Adopt customer-success software tools that give CSMs and sales representatives a comprehensive view of their accounts and directly facilitate the desired work flow.
Targeted initiatives can show the impact of advanced analytics and serve as stepping stones to more advanced and expansive analytics initiatives.
Customer-success philosophy
“Companies increasingly view customer success as a cross-functional imperative for all functions”
With changing demand and pace, companies should adopt cross-functional, comprehensive approach to delivering optimal customer experience. A customer focused culture across the organization are likely to excel. Take a journey-based approach to products and services—one that maps out the desired customer experience and outcomes for the entire life cycle. Consider early decisions about product management, marketing, sales, and services delivery can have lasting implications on the customer experiences.

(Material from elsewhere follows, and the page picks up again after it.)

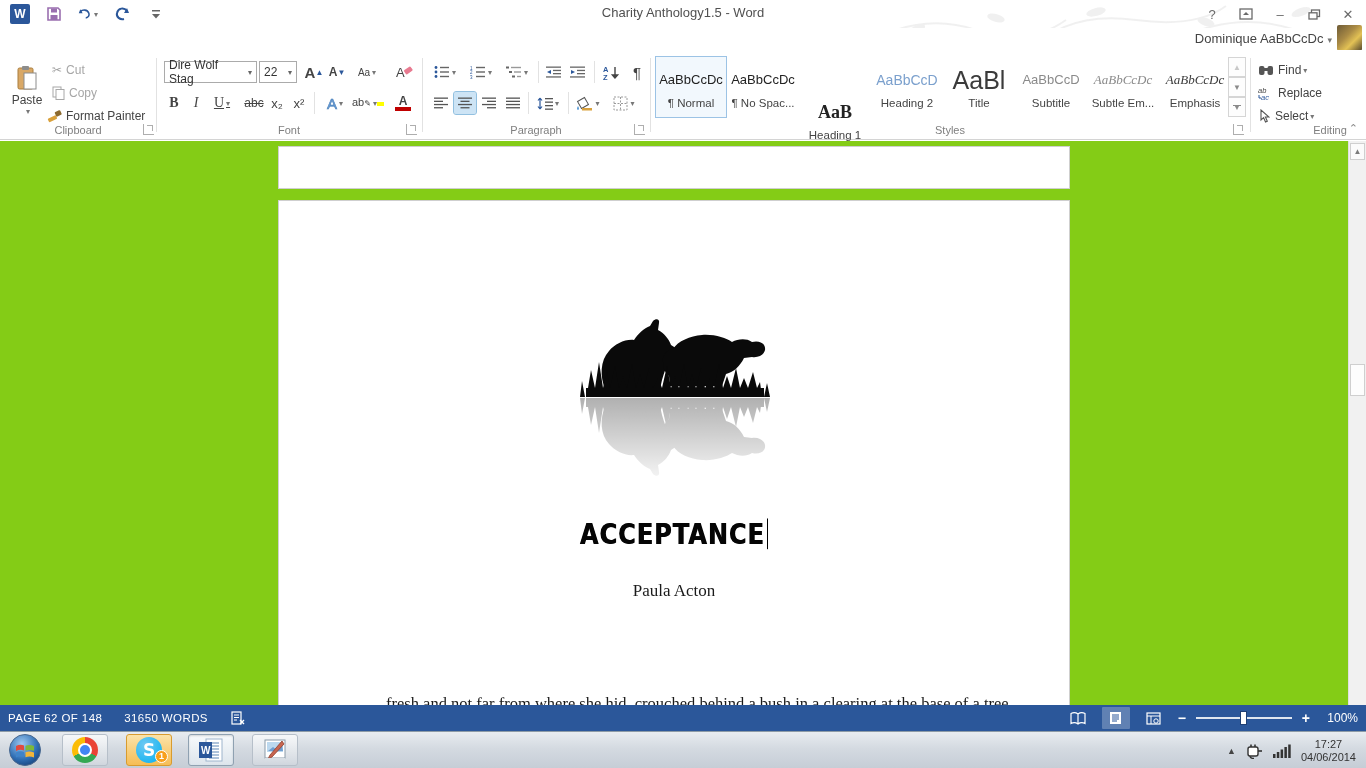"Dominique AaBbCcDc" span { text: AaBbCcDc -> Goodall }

To implement new philosophy, companies must undertake several critical tasks:
Create clear accountability and customer-success metrics for teams at each stage of the journey.
Define the desired customer-success outcomes and showing how they are linked to value.
Implement processes that support cross-functional collaboration and learning, which will ensure that insights gathered by customer-success teams are shared with other teams in the organization.
Empower a leader with oversight across the end-to-end customer experience.
Ensure that the company culture and all operations and processes focus on delivering value to customers
By identifying opportunities to deliver more value to customers, companies derive more value in return. And having all functions put the customer first, companies can generate real impact.